Felipa saw her husband suffering and she knew that in the one thing that she had ever provided him that he desired, she had failed. He had needed a connection at court, and the influence of her family name was not enough. Why, then, was he married to her? She was now an intolerable burden to him. She had nothing that he could possibly desire or need or love. When she brought five-year-old Diego to him, to try to cheer him up, he sent the boy away so gruffly that the child cried for an hour and refused to go to his father again. It was the last straw. Felipa knew that Columbus hated her now, and that she deserved his hatred, having given him nothing that he wanted.
She went to bed, turned her face to the wall, and soon became exactly as ill as she declared herself to be.
In her last days, Columbus became as solicitous of her as she had ever desired. But she knew in her heart that this did not mean that he loved her. Rather he was doing his duty, and when he talked to her of how sorry he was for his long neglect, she knew that this was said not because he wished her to live so he could do better in the future, but rather because he wanted her forgiveness so that his conscience could be free when at last her death freed him in every other way.
“You will have your greatness, Cristovão, one way or another,” she said.
“And you’ll be there beside me to see it, my Felipa,” he said.
She wanted to believe it, or rather wanted to believe that he actually desired it, but she knew better. “I ask only this promise: Diego will inherit everything from you.”
“Everything,” said Columbus.
“No other sons,” she said, “no other heirs.”
“I promise,” he said.
Soon afterward she died. Columbus held Diego’s hand as they followed her coffin to the family tomb, and as they walked, side by side, he suddenly lifted up his son and held him in his arms and said, “You are all I have left of her. I treated your mother unfairly, Diego, and you as well, and I can’t promi
se to do any better in the future. But I made her this promise, and I make it to you. All that I ever have, all that I ever achieve, every title, every bit of property, every honor, every scrap of fame, it will be yours.”

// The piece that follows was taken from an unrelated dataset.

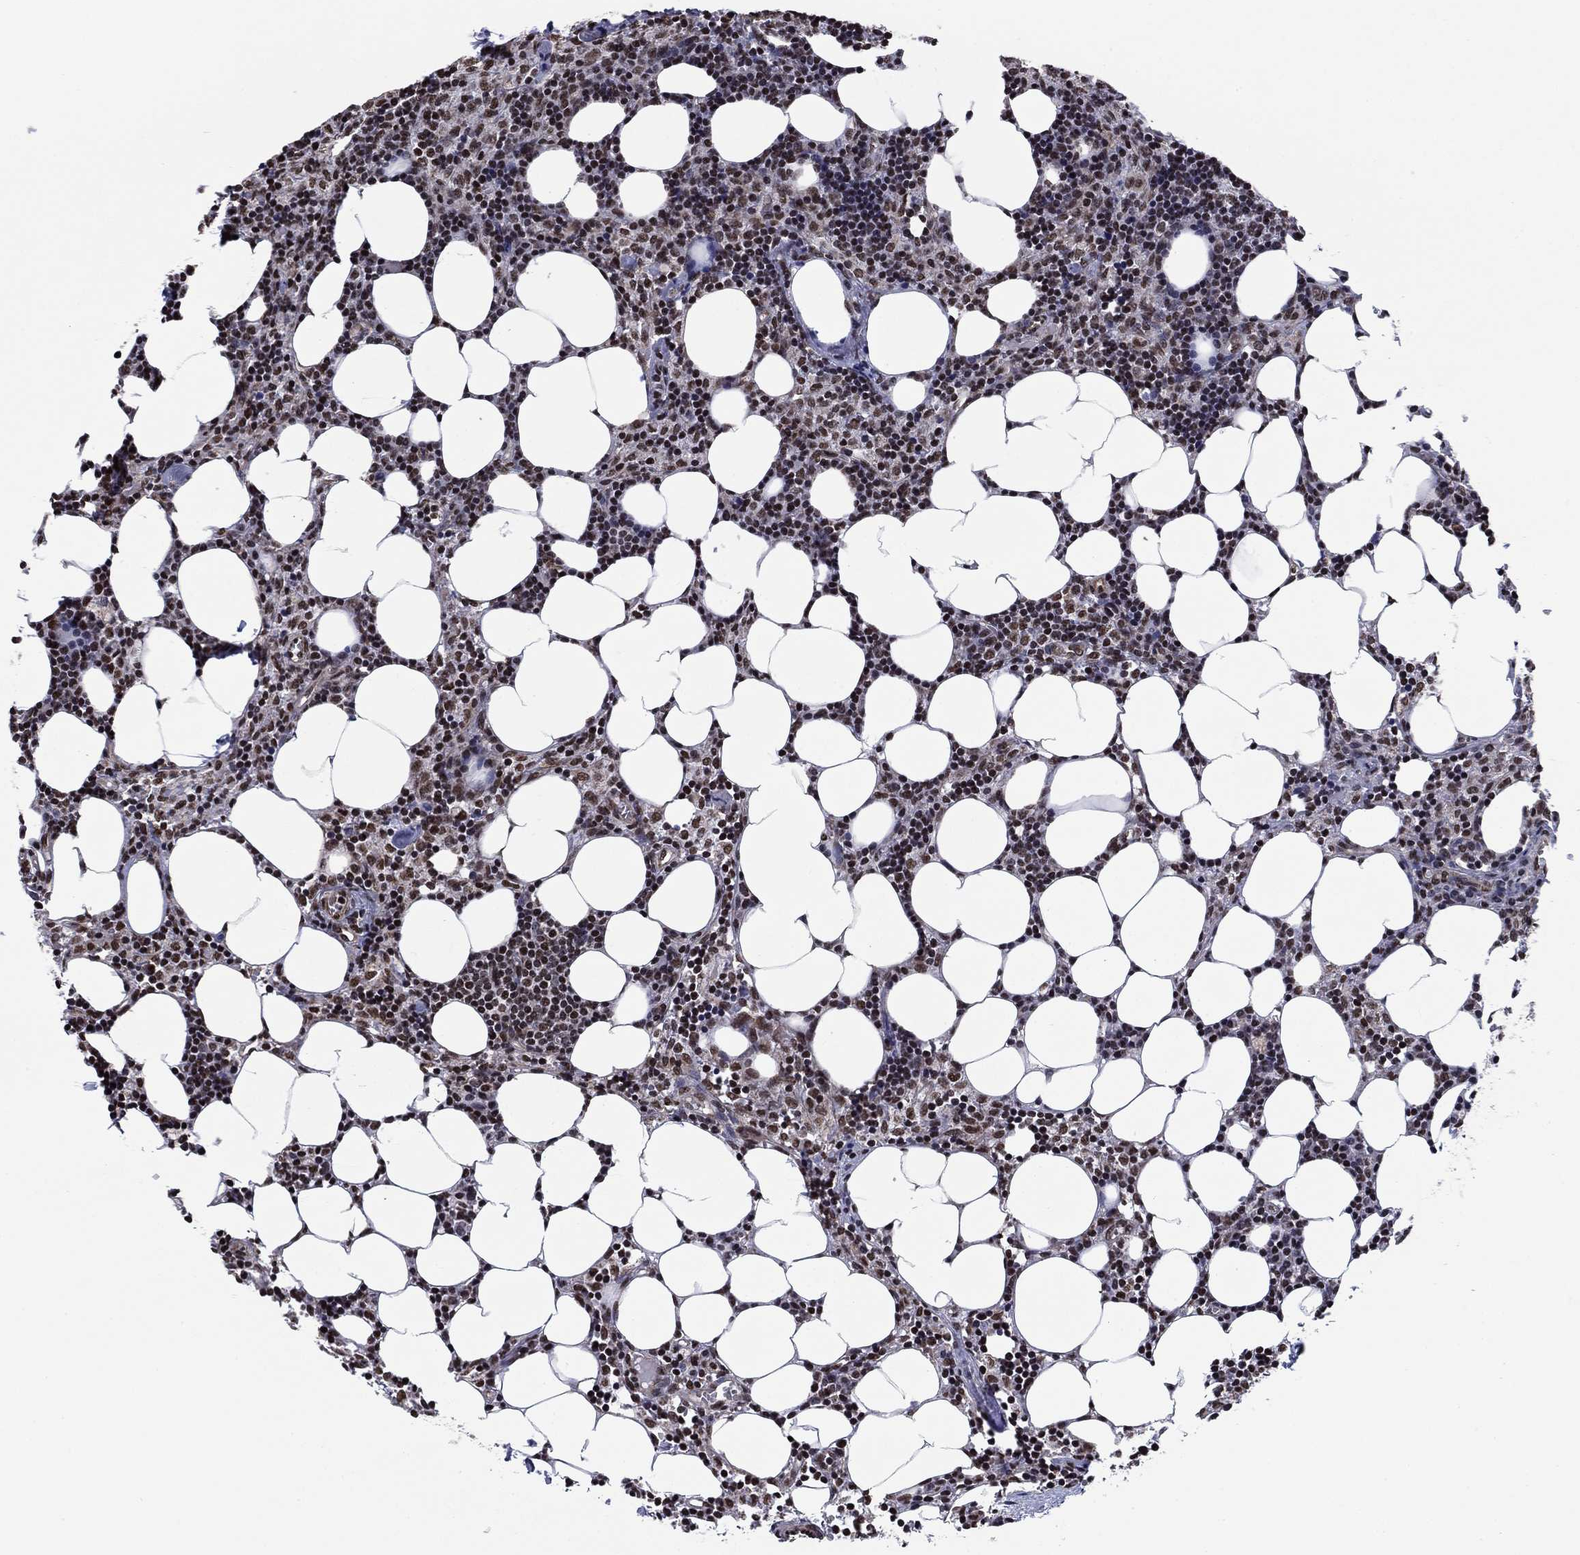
{"staining": {"intensity": "moderate", "quantity": "25%-75%", "location": "nuclear"}, "tissue": "lymph node", "cell_type": "Non-germinal center cells", "image_type": "normal", "snomed": [{"axis": "morphology", "description": "Normal tissue, NOS"}, {"axis": "topography", "description": "Lymph node"}], "caption": "A high-resolution histopathology image shows immunohistochemistry (IHC) staining of benign lymph node, which reveals moderate nuclear staining in approximately 25%-75% of non-germinal center cells.", "gene": "N4BP2", "patient": {"sex": "female", "age": 52}}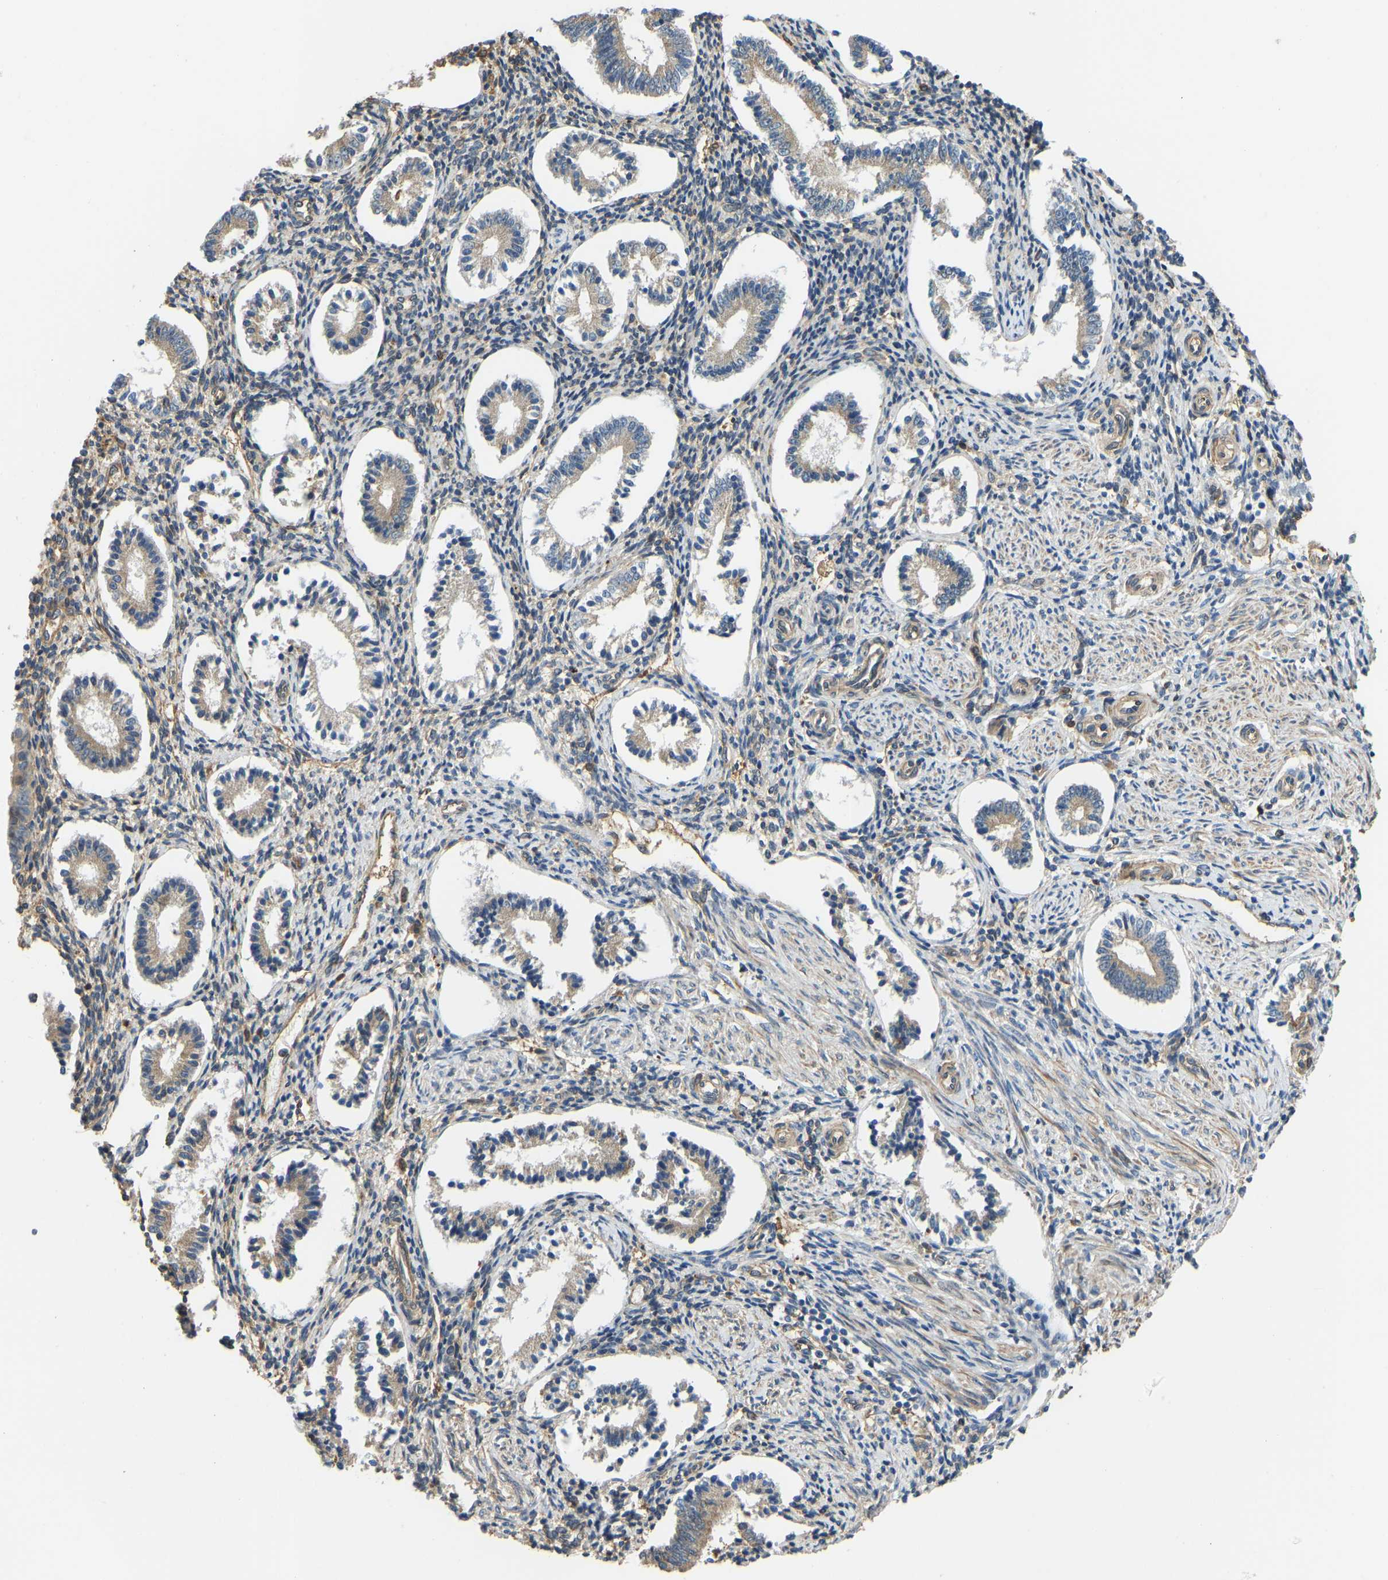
{"staining": {"intensity": "moderate", "quantity": "25%-75%", "location": "cytoplasmic/membranous"}, "tissue": "endometrium", "cell_type": "Cells in endometrial stroma", "image_type": "normal", "snomed": [{"axis": "morphology", "description": "Normal tissue, NOS"}, {"axis": "topography", "description": "Endometrium"}], "caption": "This is an image of immunohistochemistry staining of benign endometrium, which shows moderate staining in the cytoplasmic/membranous of cells in endometrial stroma.", "gene": "OS9", "patient": {"sex": "female", "age": 42}}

Diego heard this and remembered it. His father loved him after all. And his father had loved his mother, too. And someday, if his father became great, Diego would be great after him. He wondered if that meant that someday he would own an island, the way Grandmother did. He wondered if it meant that someday he would sail a ship. He wondered if it meant that someday he would stand before kings. He wondered if it meant that his father would leave him now and he would never see him again.
The following spring, Columbus left Portugal and crossed the border into Spain. He took Diego to the Franciscan monastery of La Rábida, near Palos. “I was taught by Franciscan fathers in Genova,” he told his son. “Learn well, become a scholar and a Christian and a gentleman. And I will be about the business of serving God and making our fortune in the process.”
Columbus left him there, but he visited from time to time, and in his letters to the prior, Father Juan Perez, he never failed to mention Diego and ask after him. Many sons had less of their fathers than that, Diego knew. And a small part of his dear father was far greater than all the love and attention of many lesser men. Or so he told himself to stave off the humiliation of tears during the loneliness of those first months.
Columbus himself went on to the court of Spain, where he would present a much more carefully refined version of the same unprovable calculations that had failed in Portugal. This time, though, he would persist. Whatever Felipa had suffered, whatever Diego was suffering now, deprived of family and left among strangers in a strange place, it would all be justified. For in the end Columbus would succeed, and the triumph would be worth the price. He would not fail, he was sure of it. Because even though he had no proof, he knew that he was right.